2
$\begingroup$

Let $R$ be a commutative ring with unity , I know that assuming axiom of choice , if $A$ is the set of all zero divisors (including $0$ ) then it is a union of prime ideals so it contains a prime ideal . Can we prove , without choice , that the set of all zero divisors(including $0$ ) of a commutative ring with unity contains a prime ideal ? Is it equivalent with axiom of choice ?

$\endgroup$
  • $\begingroup$ You should at least assume that the ring has prime ideals, or any axiom that shows existence of prime ideals, c.f. this, e.g.. $\endgroup$ – Ben May 14 '15 at 16:19
  • $\begingroup$ @Ben : But does the fact that the set of all zero divisors is a union of prime ideals follows from cohen's result from multiplicative sets ? $\endgroup$ – user228168 May 14 '15 at 16:29
  • $\begingroup$ Yes, it does. The subset $S\subset R$ consisting of all the non-zero divisors is closed under multiplication and contains one. Since any zero divisor $r\in R$ generates an ideal $Rr$ disjoint from $S$, Cohens theorem gives a prime ideal $\mathfrak{p}\subset R-S$ containing $r$. Thus, the set of all zero-divisors is the union of all these primes. $\endgroup$ – Ben May 14 '15 at 17:06
  • $\begingroup$ @saundev you are disregarding the use of cohen's lemma since it uses the axiom of choice, right? Actually, it may be the case that cohens lemma is equivalent to something weaker.... $\endgroup$ – rschwieb May 15 '15 at 2:32
2
$\begingroup$

The comment of rschwieb made me think it's time put everything together.

The statement

A) The set of zero divisors of a commutative ring is the union of prime ideals.

(Saved data entries)
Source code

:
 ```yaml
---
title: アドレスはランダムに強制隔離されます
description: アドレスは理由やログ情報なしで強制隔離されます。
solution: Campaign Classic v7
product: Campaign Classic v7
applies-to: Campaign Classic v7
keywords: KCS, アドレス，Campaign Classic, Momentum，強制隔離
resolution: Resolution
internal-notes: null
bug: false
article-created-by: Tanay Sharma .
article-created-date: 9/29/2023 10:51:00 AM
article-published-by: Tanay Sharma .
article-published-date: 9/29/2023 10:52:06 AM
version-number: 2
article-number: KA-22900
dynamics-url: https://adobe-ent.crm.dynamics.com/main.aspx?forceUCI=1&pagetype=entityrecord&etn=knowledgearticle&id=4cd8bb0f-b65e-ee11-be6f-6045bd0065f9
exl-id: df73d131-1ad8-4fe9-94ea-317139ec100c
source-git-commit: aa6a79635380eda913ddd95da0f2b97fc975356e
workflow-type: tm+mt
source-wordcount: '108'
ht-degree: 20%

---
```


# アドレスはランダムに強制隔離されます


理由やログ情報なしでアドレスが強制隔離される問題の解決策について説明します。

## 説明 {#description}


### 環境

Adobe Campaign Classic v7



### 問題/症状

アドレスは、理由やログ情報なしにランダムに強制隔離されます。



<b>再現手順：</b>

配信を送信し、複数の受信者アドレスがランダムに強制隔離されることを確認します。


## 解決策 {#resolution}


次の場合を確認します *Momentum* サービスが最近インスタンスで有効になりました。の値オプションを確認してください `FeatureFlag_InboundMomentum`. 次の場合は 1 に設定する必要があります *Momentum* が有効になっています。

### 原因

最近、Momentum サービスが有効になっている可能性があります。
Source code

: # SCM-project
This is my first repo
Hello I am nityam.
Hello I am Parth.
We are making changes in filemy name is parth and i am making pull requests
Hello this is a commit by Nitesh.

Activity 1:
Answer from the thread on zero divisors:
(a) In the opening question, what does the set of all zero divisors contain, assuming the axiom of choice?
(b) In Ben's reply, which elements of R make up the subset S?
(c) What statement is labeled A)?
Activity 2: Write out the thread on zero divisors from "Let $R$ be a" up to and including "of choice ?".

Task response 1:
(a) It is a union of prime ideals, so it contains a prime ideal.
(b) All the non-zero divisors of R.
(c) The set of zero divisors of a commutative ring is the union of prime ideals.

Task response 2:
Let $R$ be a commutative ring with unity , I know that assuming axiom of choice , if $A$ is the set of all zero divisors (including $0$ ) then it is a union of prime ideals so it contains a prime ideal . Can we prove , without choice , that the set of all zero divisors(including $0$ ) of a commutative ring with unity contains a prime ideal ? Is it equivalent with axiom of choice ?